Colorado Hospitals Testing Bedside Methadone Enrollment to Curb Overdose Deaths
A recent federal rule change lets hospital doctors enroll OUD patients in methadone treatment before discharge, potentially doubling the number who follow through.
Colorado hospitals are testing a new approach to one of the most frustrating problems in addiction medicine: patients who start methadone treatment during a hospital stay but never make it to a clinic after discharge.
For decades, federal rules required anyone seeking outpatient methadone for opioid use disorder to physically show up at a licensed opioid treatment program (OTP) to complete an intake. That meant hospitalized patients in Colorado and across the country could receive methadone during their stay, but then had to independently get themselves to a clinic after discharge to continue treatment. Facing withdrawal, lacking transportation, or dealing with untreated mental illness, most never made it. Under the old system, only about 40% of patients referred to an OTP at discharge actually linked to one.
A 2024 update to federal OTP regulations changed that. For the first time, non-OTP clinicians, including hospital-based addiction medicine doctors, can now complete the medical evaluation required for a federally compliant OTP intake. In practical terms, that means a patient hospitalized after an overdose or infection can be formally enrolled in a methadone program before they leave their hospital bed. Early research suggests the difference is dramatic: when patients completed an in-hospital OTP intake, 77% linked to ongoing treatment afterward.

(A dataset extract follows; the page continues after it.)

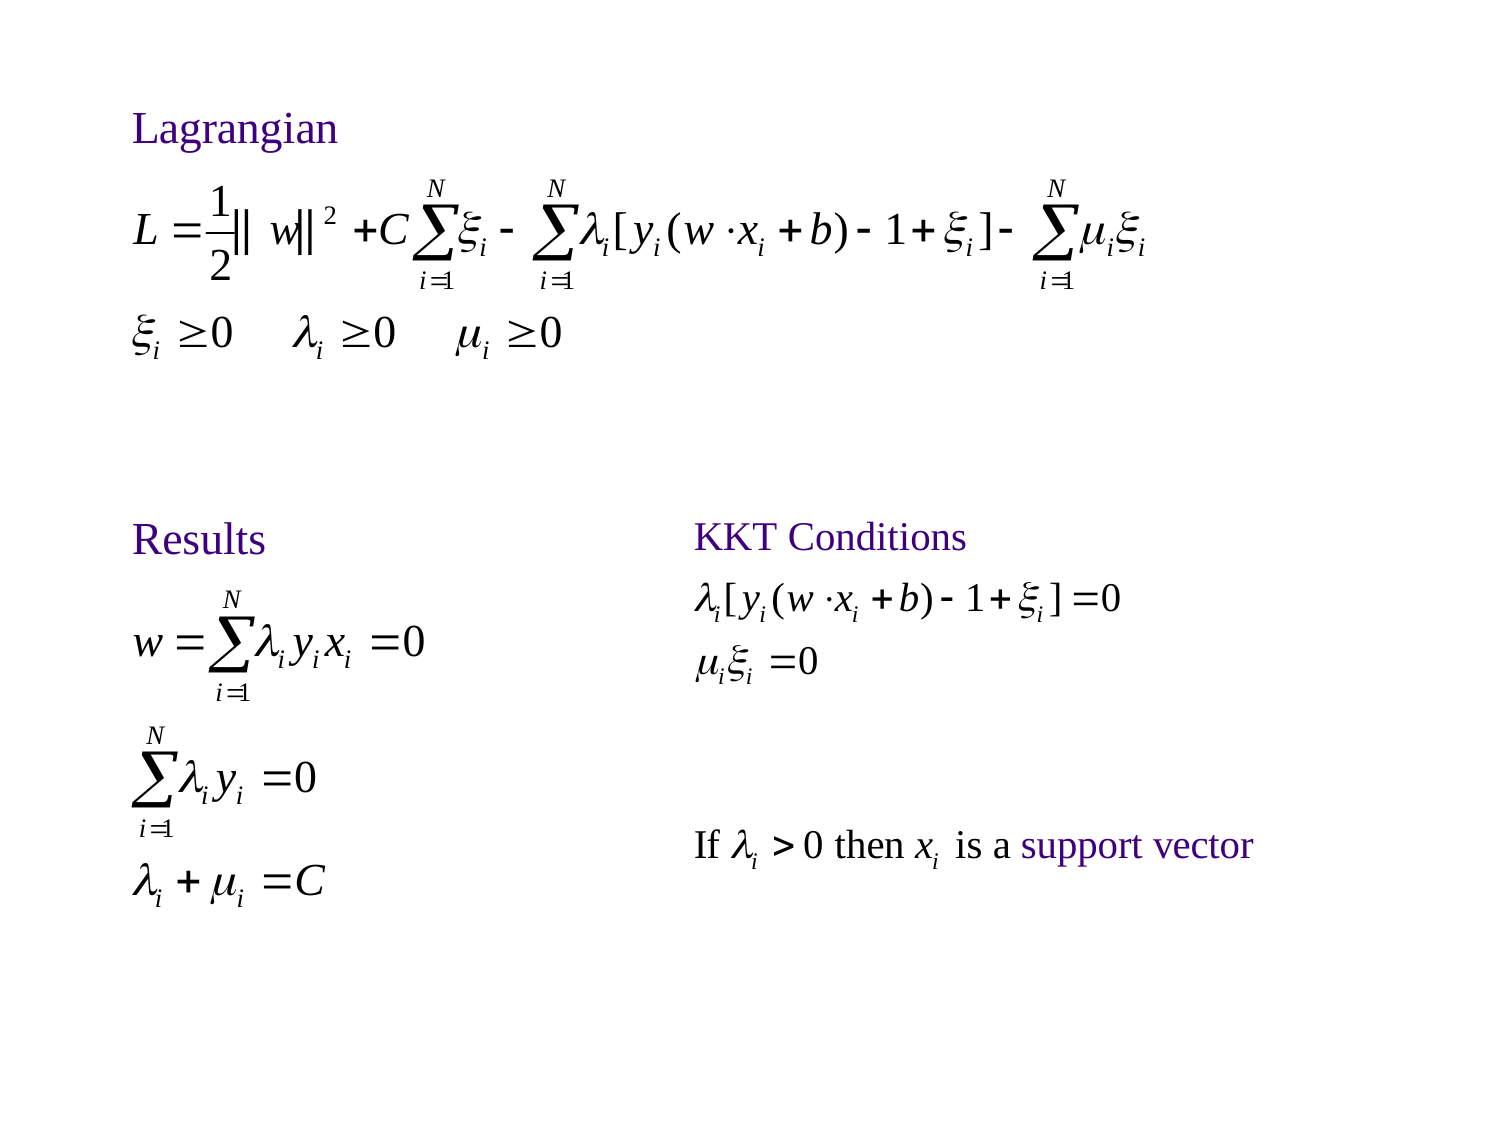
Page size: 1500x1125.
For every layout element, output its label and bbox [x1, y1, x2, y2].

To test whether Colorado hospitals can reliably operationalize that approach, researchers have secured a $709,085 NIH grant to run an implementation trial across four hospitals. The study will train hospital-based addiction clinicians, build the workflows needed to complete in-hospital intakes, and measure whether structured support improves the rate at which patients actually make it into ongoing care.
The stakes are significant. Colorado recorded more than 2,000 drug overdose deaths in 2023, the vast majority involving fentanyl, after the state's overdose rate roughly tripled between 2019 and 2022. Nationally, an estimated 7.6 million people have opioid use disorder, but fewer than 5% receive methadone treatment, a medication that, when taken regularly, is associated with a 50% reduction in mortality. The gap between how effective the treatment is and how few people receive it has long frustrated clinicians and public health officials alike.

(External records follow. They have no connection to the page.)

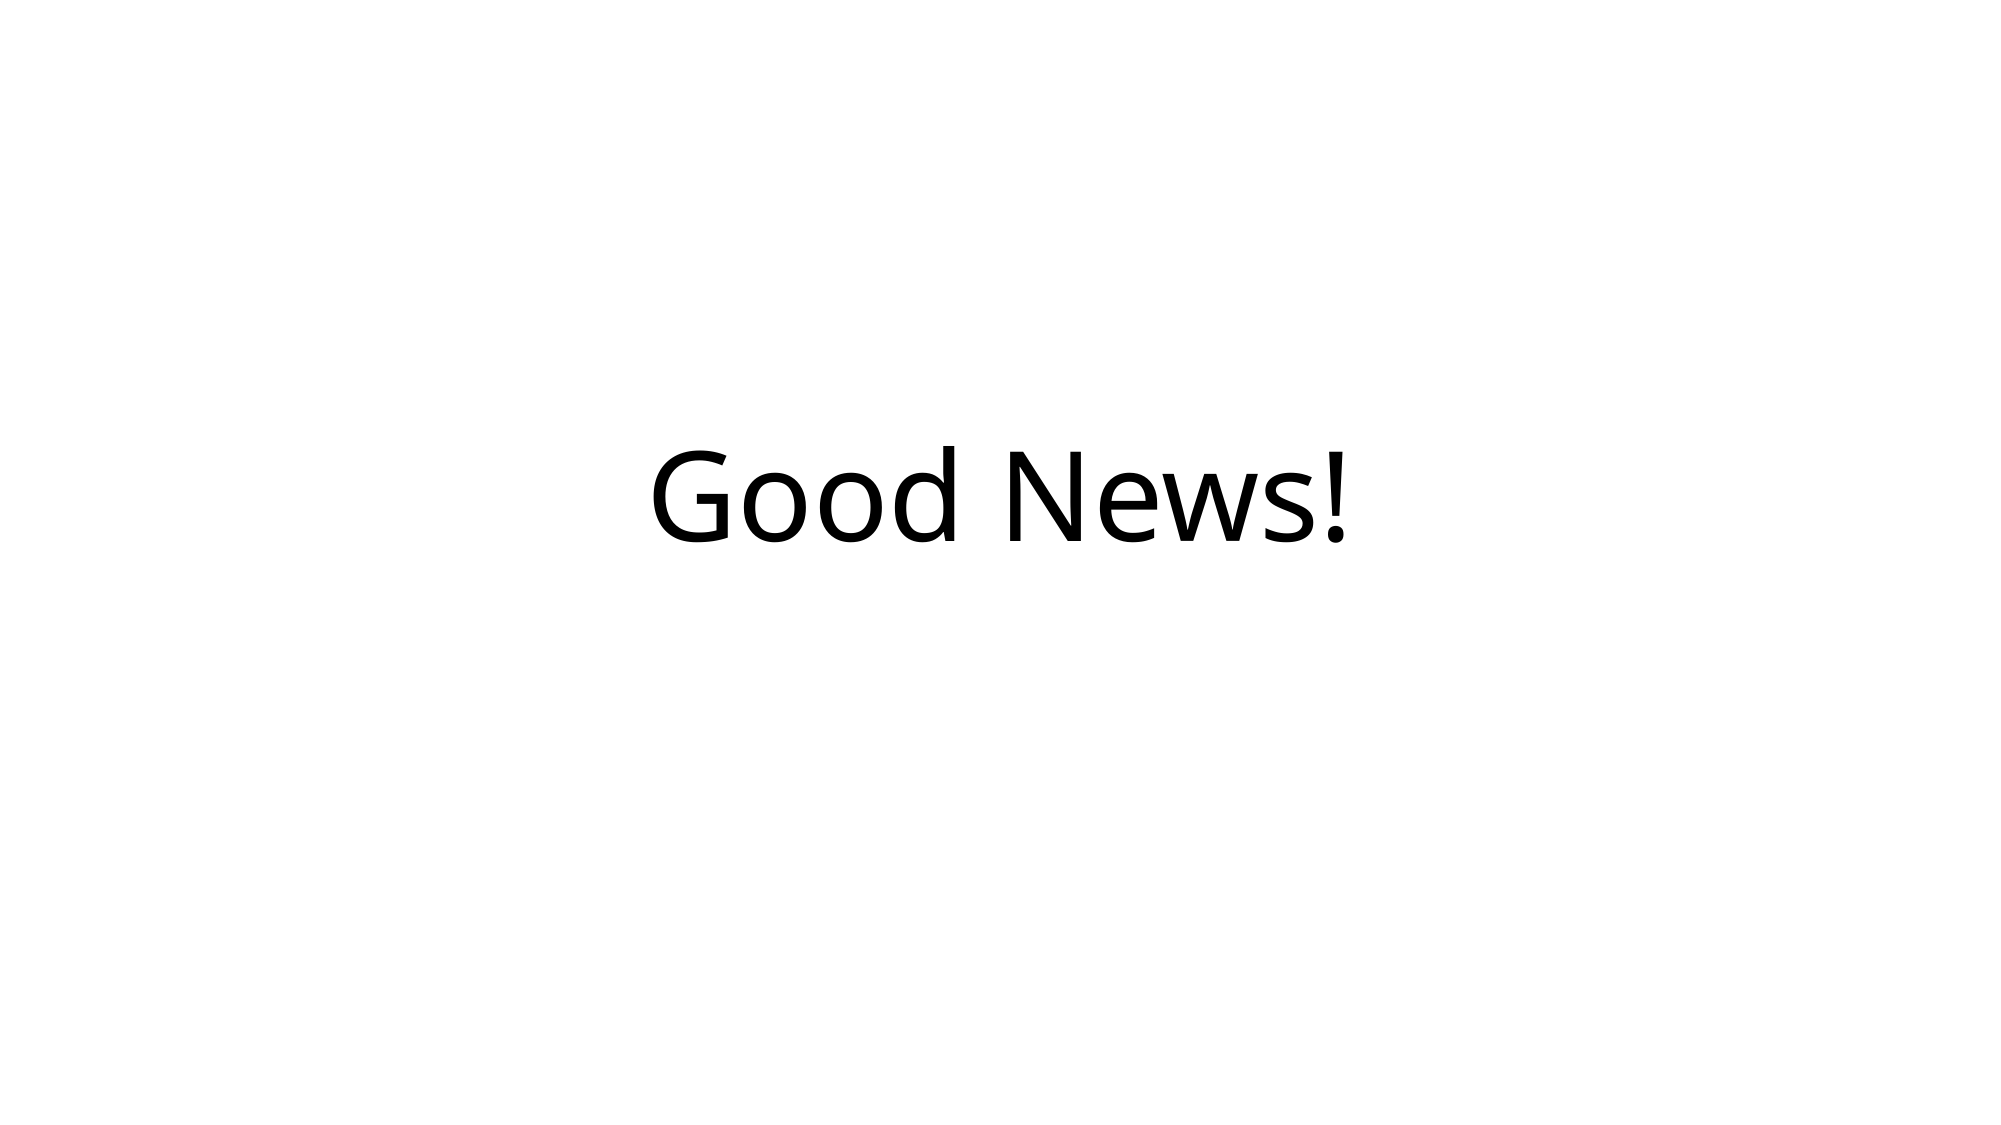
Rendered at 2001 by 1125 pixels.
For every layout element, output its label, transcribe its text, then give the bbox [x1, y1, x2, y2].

title Good News! [249, 184, 1750, 576]
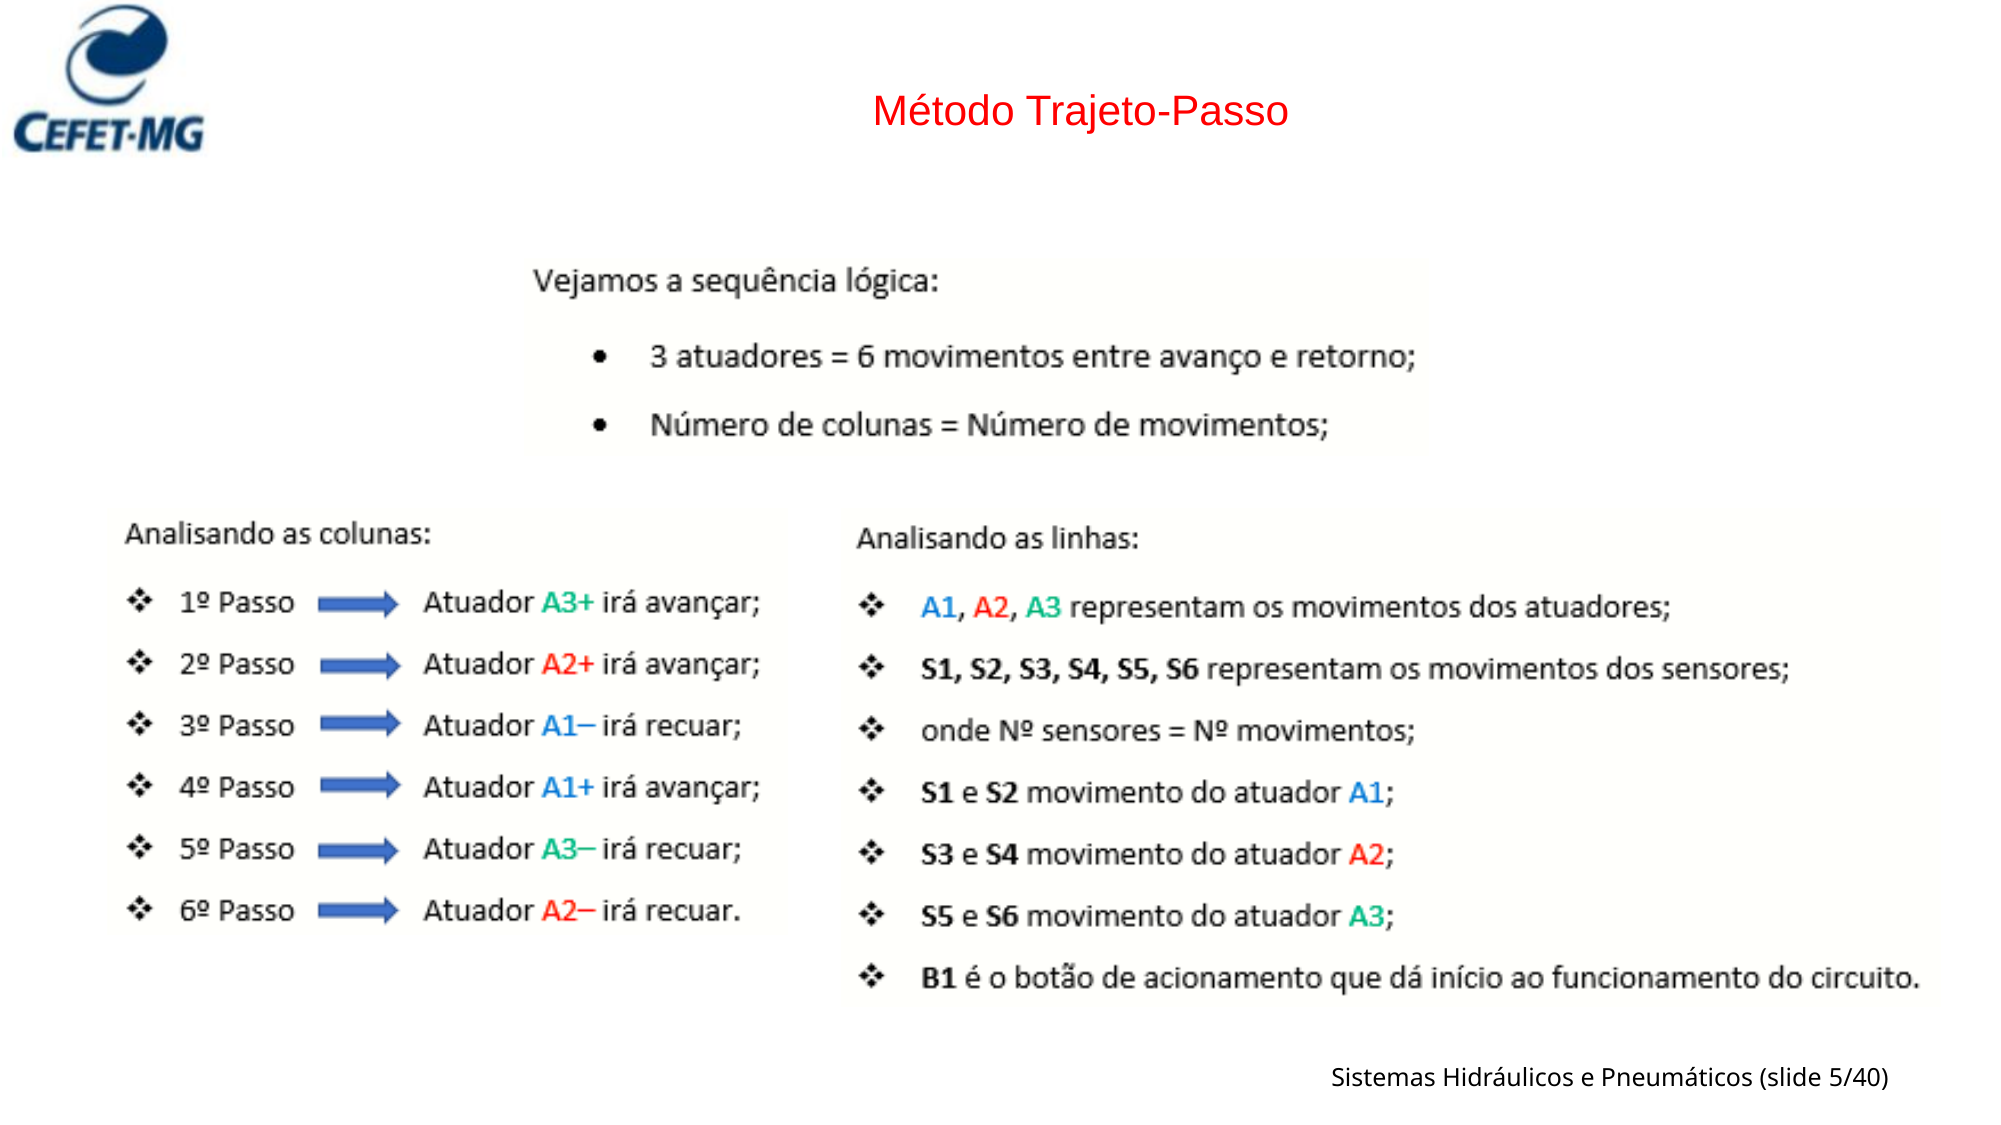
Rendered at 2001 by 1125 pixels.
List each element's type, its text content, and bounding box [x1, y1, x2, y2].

footer Sistemas Hidráulicos e Pneumáticos (slide 5/40) [1197, 1059, 1904, 1103]
picture [2, 0, 214, 163]
picture [524, 258, 1429, 456]
picture [107, 508, 788, 935]
title Método Trajeto-Passo [258, 49, 1904, 143]
picture [841, 508, 1941, 1007]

Colorado has a growing hospital-based addiction medicine workforce, particularly at University of Colorado-affiliated and Denver Health facilities, making it a natural testing ground. Similar efforts to reach patients where they already are have emerged elsewhere in the country, including Rhode Island's prison-based methadone model, which has drawn national attention for its approach to closing treatment gaps in high-risk populations.
The trial uses a randomized design intended to generate evidence that could be scaled to hospitals nationally. Results will help determine whether the federal regulatory change, significant on paper, can translate into measurable reductions in the number of Coloradans cycling in and out of hospitals without ever getting sustained treatment.